Companies’ U.S. Pension Plans Are More Overfunded Than They Have Been in Years
Companies’ U.S. pension plans are more overfunded than they have been in years amid strong equity markets.
Those surpluses will likely go up further if long-term corporate bond yields continue to rise, as many of these plans use those yields to value their liabilities. That could prompt finance chiefs to revise their pension strategies.
An estimated 40 of the largest 100 U.S. pension plans were funded at 100% or more in 2021, the most since 2007, and up from 16 in 2020 and 13 in 2019, according to data from advisory firm Willis Towers Watson PLC. The 40 plans, all of them defined-benefit plans that promise fixed payouts to retirees, were overfunded by a total of $45.49 billion last year, up from $22.58 billion among the overfunded 16 plans in 2020, Willis Towers said.

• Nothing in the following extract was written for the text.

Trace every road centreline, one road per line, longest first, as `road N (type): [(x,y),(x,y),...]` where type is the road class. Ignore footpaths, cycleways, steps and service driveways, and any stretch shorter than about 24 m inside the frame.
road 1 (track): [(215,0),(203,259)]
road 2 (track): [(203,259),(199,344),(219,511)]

Long-term corporate bond yields, also known as discount rates in the pension world, increased to 2.76% at the end of 2021 from 2.32% at the end of 2020, according to asset manager Mercer LLC’s calculation of what it calls typical discount rates for pensions. The move up in those yields came amid higher inflation and expectations the Federal Reserve would start moving away from its pandemic stimulus and near-zero policy rate.
Discount rates are forecast to continue their upward climb this year, which would push up funding levels even more, as the Federal Reserve signals its intention to raise interest rates. Higher interest rates mean companies need to set aside less in the way of assets to fully fund pension obligations because the present value of future payments shrinks.